Let's take a Snapshot.
After the next collection interval, you now have disk related metrics, number of snapshots metric, and the age is still -1.
After 24 hours the rest of the metrics and properties will appear.
You might have also noticed the size of the Snapshot in vCenter (1.76GB in my case) isn't the same as the size of the Snapshot in Operations (.001GB). This is because vCenter size includes all Snapshot related files (.vmdk, -delta.vmdk, .vmsd, .vmsn), whereas Operations only shows the -delta.vmdk size.
You can watch the VM Snapshot size grow in Operations as -delta.vmdk gets bigger.
As shown, the VM Snapshot disk metric values in Operations are all the same, I've asked the Product Management team to consolidate these if possible. Thanks to Broadcom Engineer Rohith Ravindra Naik for looking into this and his input on this blog!
Finally, there are some VM Snapshot related metrics at the vSphere World level that could use some explanation.
Snapshots and Snapshot Failures are self explanatory, they are being used in the new Diagnostics (8.18+) as well. But the two Disk related metrics need some attention.
Disk Space Realized - VM Snapshots (GB)
Disk Space Reclaimable - VM Snapshots (GB)
These are internally computed metrics as follows (respectively):
<ComputedMetric expression="sum(${adaptertype=VMWARE, objecttype=Datacenter, metric=storage_realized|realizedSnapshotSpace, depth=2})" key="storage_realized|realized_snapshotSpace"/>
<ComputedMetric expression="sum(${adaptertype=VMWARE, objecttype=ClusterComputeResource, metric=reclaimable|vm_snapshots|diskspace, depth=3})" key="diskspace-waste|reclaimable_diskspace_from_vm_snapshots"/>
Which means vSphere World: Disk Space Realized - VM Snapshots is the sum of all Datacenter: Disk Spaced Realized - VM Snapshots values. This represents the total space being consumed by all of the -Delta.vmdk files.

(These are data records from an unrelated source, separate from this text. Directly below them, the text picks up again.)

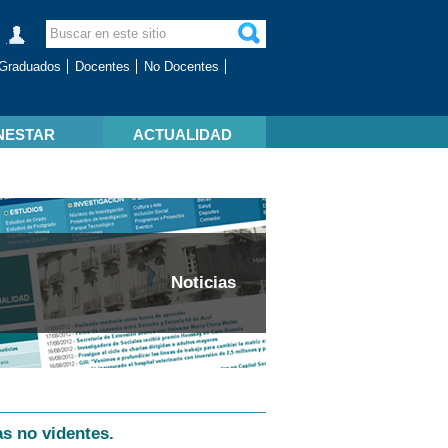
Graduados
Docentes
No Docentes
NESTAR
ACTUALIDAD
Noticias
s no videntes.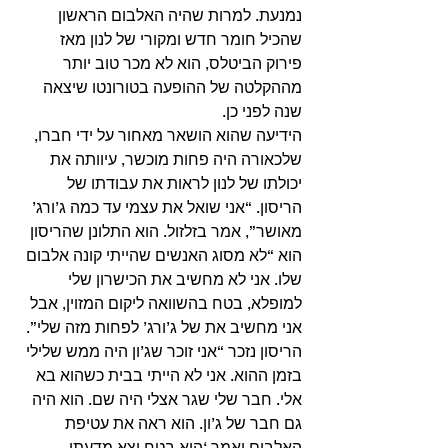
נמנעת. למרות שהיה האלבום הראשון 
שהכיל חומר חדש ומקורי של לנון מאז 
פירוק הביטלס, הוא לא מכר טוב יותר 
מההקלטה של ההופעה בטורונטו שיצאה 
שנה לפני כן. 
הידיעה שהוא הושאר מאחור על ידי חברו, 
שלכאורה היה פחות מוכשר, עיוותה את 
יכולתו של לנון לראות את עבודתו של 
הריסון. “אני שואל את עצמי עד כמה ג’ורג’ 
מאושר”, אמר בזלזול. הוא התלונן שהריסון 
הוא “לא מסוג האנשים שהייתי קונה אלבום 
שלו. אני לא מחשיב את הכישרון שלי 
למופלא, בטח בהשוואה ליקום המזוין, אבל 
אני מחשיב את של ג’ורג’ לפחות מזה שלי”. 
הריסון נזכר “אני זוכר שג’ון היה ממש שלילי 
בזמן ההוא. אני לא הייתי בבית כשהוא בא 
אלי. חבר שלי שגר אצלי היה שם. הוא היה 
גם חבר של ג’ון. הוא ראה את עטיפת 
האלבום ואמר ‘הוא בטח יצא מדעתו 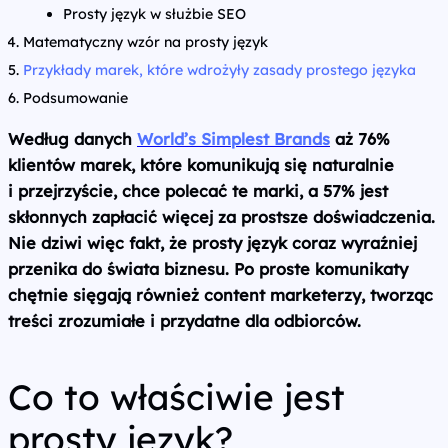
Prosty język w służbie SEO
Matematyczny wzór na prosty język
Przykłady marek, które wdrożyły zasady prostego języka
Podsumowanie
Według danych
World’s Simplest Brands
aż 76%
klientów marek, które komunikują się naturalnie
i przejrzyście, chce polecać te marki, a 57% jest
skłonnych zapłacić więcej za prostsze doświadczenia.
Nie dziwi więc fakt, że prosty język coraz wyraźniej
przenika do świata biznesu. Po proste komunikaty
chętnie sięgają również content marketerzy, tworząc
treści zrozumiałe i przydatne dla odbiorców.
Co to właściwie jest
prosty język?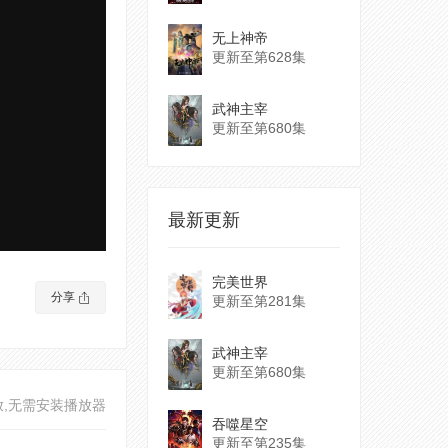
无上神帝
更新至第628集
武神主宰
更新至第680集
最新更新
完美世界
分享
更新至第281集
武神主宰
更新至第680集
放,无需安装播放器
吞噬星空
更新至第235集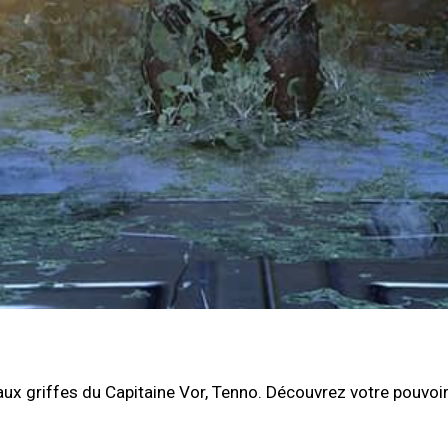
x griffes du Capitaine Vor, Tenno. Découvrez votre pouvoir 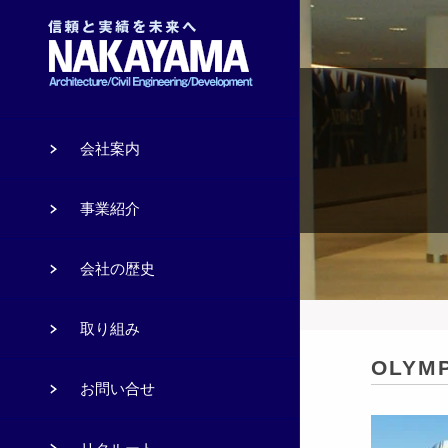
会社案内
事業紹介
会社の歴史
取り組み
OLYMP
お問い合せ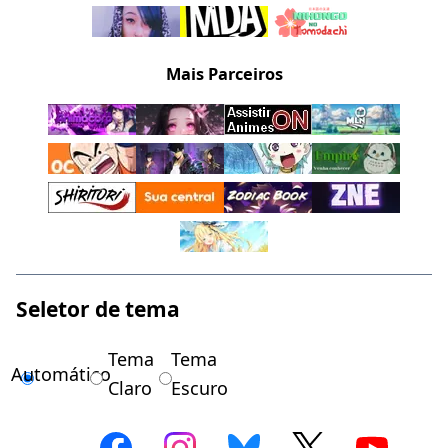
Mais Parceiros
Seletor de tema
Tema
Tema
Automático
Claro
Escuro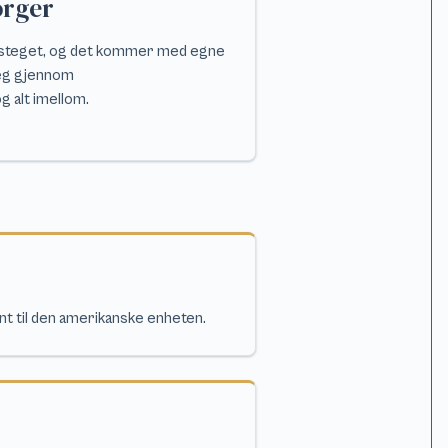
orger
e steget, og det kommer med egne
 deg gjennom
g alt imellom.
nt til den amerikanske enheten.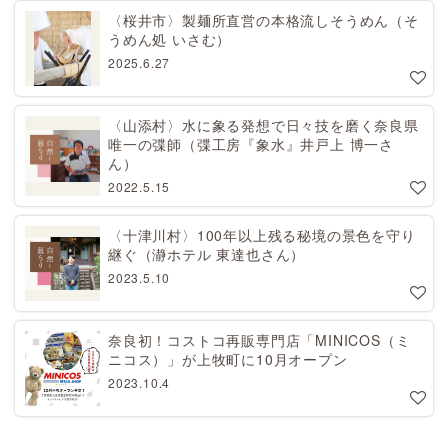
〈桜井市〉製麺所直営の本格流しそうめん（そ
うめん処 いさむ）
2025.6.27
〈山添村〉水に象る発想で日々技を磨く奈良県
唯一の弽師（弽工房『象水』井戸上 博一さ
ん）
2022.5.15
〈十津川村〉100年以上残る秘境の景色を守り
継ぐ（瀞ホテル 東達也さん）
2023.5.10
奈良初！コストコ再販専門店「MINICOS（ミ
ニコス）」が上牧町に10月オープン
2023.10.4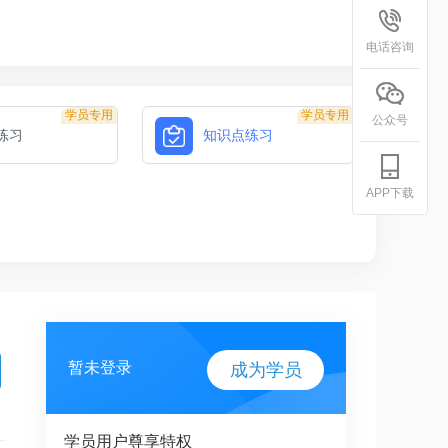
电话咨询
学员专用
学员专用
公众号
练习
知识点练习
APP下载
暂未登录
成为学员
学员用户尊享特权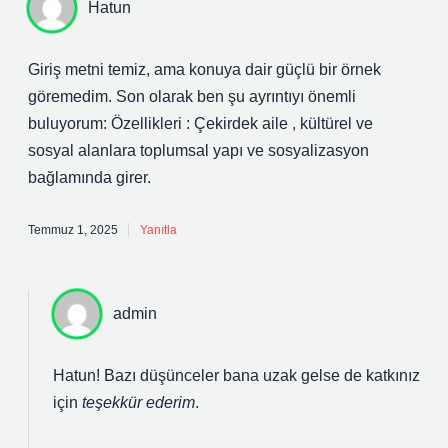
Hatun
Giriş metni temiz, ama konuya dair güçlü bir örnek
göremedim. Son olarak ben şu ayrıntıyı önemli
buluyorum: Özellikleri : Çekirdek aile , kültürel ve
sosyal alanlara toplumsal yapı ve sosyalizasyon
bağlamında girer.
Temmuz 1, 2025
Yanıtla
admin
Hatun! Bazı düşünceler bana uzak gelse de katkınız
için
teşekkür ederim
.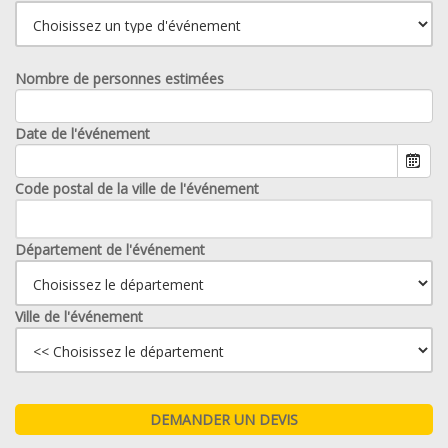
Nombre de personnes estimées
Date de l'événement
Code postal de la ville de l'événement
Département de l'événement
Ville de l'événement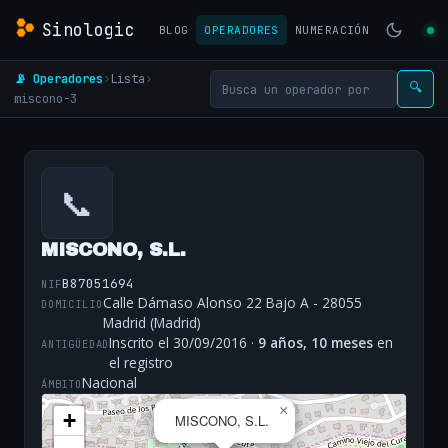
Sinologic
BLOG
OPERADORES
NUMERACIÓN
📡 Operadores
›
Lista
›
🔍
miscono-3
📞
MISCONO, S.L.
B87051694
NIF
Calle Dámaso Alonso 22 Bajo A - 28055
DOMICILIO
Madrid (Madrid)
Inscrito el 30/09/2016 ·
9 años, 10 meses
en
ANTIGÜEDAD
el registro
Nacional
ÁMBITO
×
+
MISCONO, S.L.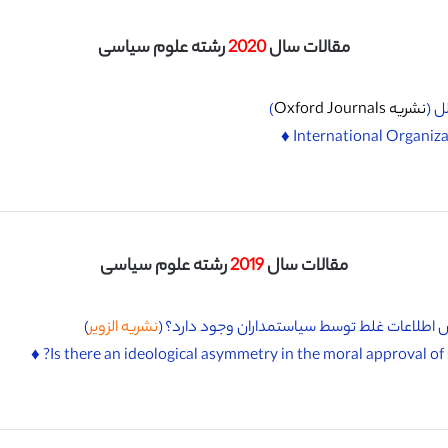
مقالات سال
2020
رشته علوم سیاسی
ل (
نشریه Oxford Journals
)
مقالات سال
2019
رشته علوم سیاسی
رش اطلاعات غلط توسط سیاستمداران وجود دارد؟ (
نشریه الزویر
)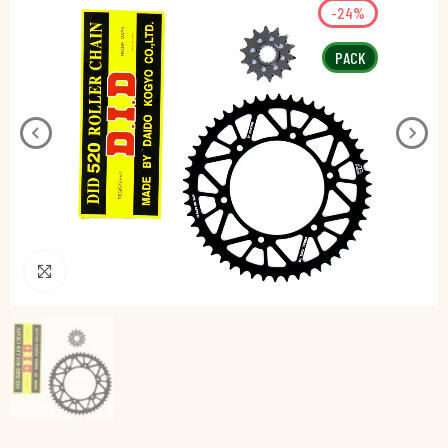
-24%
PACK
Pincha para agrandar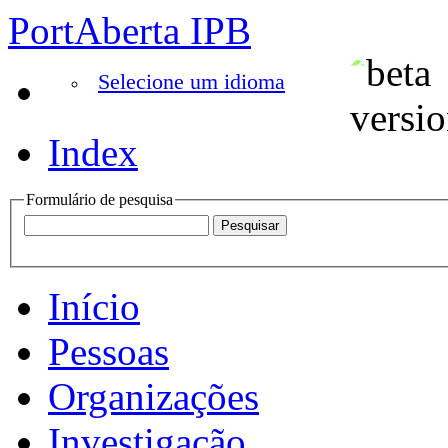
PortAberta IPB
Selecione um idioma
Index
Formulário de pesquisa
Início
Pessoas
Organizações
Investigação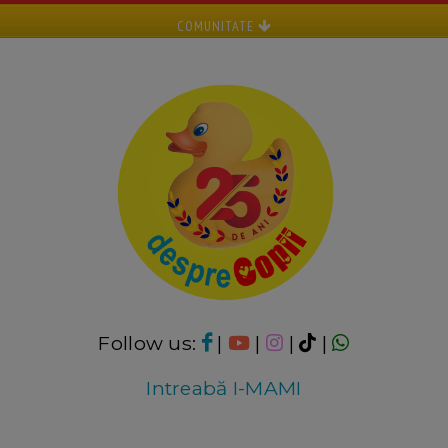
COMUNITATE
Follow us:
|
|
|
|
Intreabă I-MAMI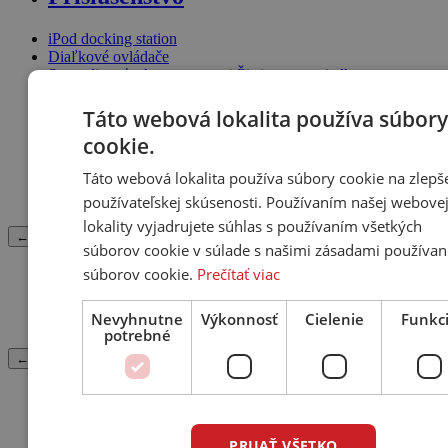
iPod docking station
Diaľkové ovládače
Starostlivosť o komponenty / Čistiace prostriedky
Hroty a Podložky
Ostatné príslušenstvo
Táto webová lokalita používa súbory
Inštalačný kit (Rámiky, Krabica)
cookie.
Elektrónky
Náušníky
Táto webová lokalita používa súbory cookie na zlepš
Akustický absorbér
používateľskej skúsenosti. Používaním našej webove
Kryt dizajnový
lokality vyjadrujete súhlas s používaním všetkých
← Späť
súborov cookie v súlade s našimi zásadami používan
súborov cookie.
Prečítať viac
Náhradné diely
Nevyhnutne
Výkonnosť
Cielenie
Funkc
Nahradný diel
potrebné
← Späť
Merchandise
Ostatné príslušenstvo
PRIJAŤ VŠETKO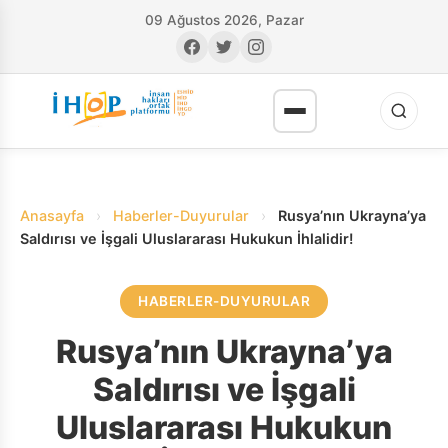
09 Ağustos 2026, Pazar
Anasayfa
›
Haberler-Duyurular
›
Rusya’nın Ukrayna’ya
Saldırısı ve İşgali Uluslararası Hukukun İhlalidir!
HABERLER-DUYURULAR
RI
Rusya’nın Ukrayna’ya
Saldırısı ve İşgali
Uluslararası Hukukun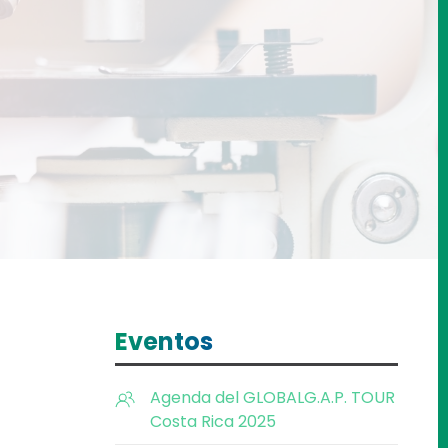
Eventos
Agenda del GLOBALG.A.P. TOUR
Costa Rica 2025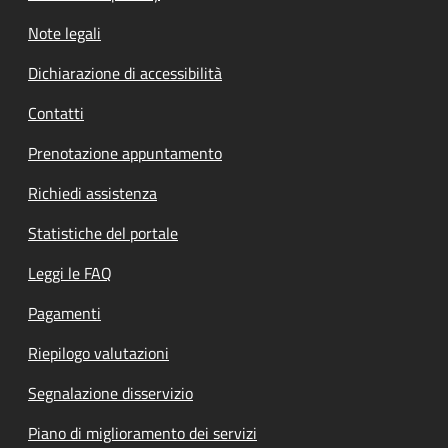
Note legali
Dichiarazione di accessibilità
Contatti
Prenotazione appuntamento
Richiedi assistenza
Statistiche del portale
Leggi le FAQ
Pagamenti
Riepilogo valutazioni
Segnalazione disservizio
Piano di miglioramento dei servizi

The second one means vSphere World: Disk Space Reclaimable - VM Snapshots is the sum of all Cluster: Reclaimable - VM Snapshots - Disk Space values. These Reclaimable metrics are calculated daily.
I've published another VM Snapshot related Dashboard (and Views) with all of these metrics and some details to GitHub, it's called VM Snapshot Details v4 if you'd like to download it.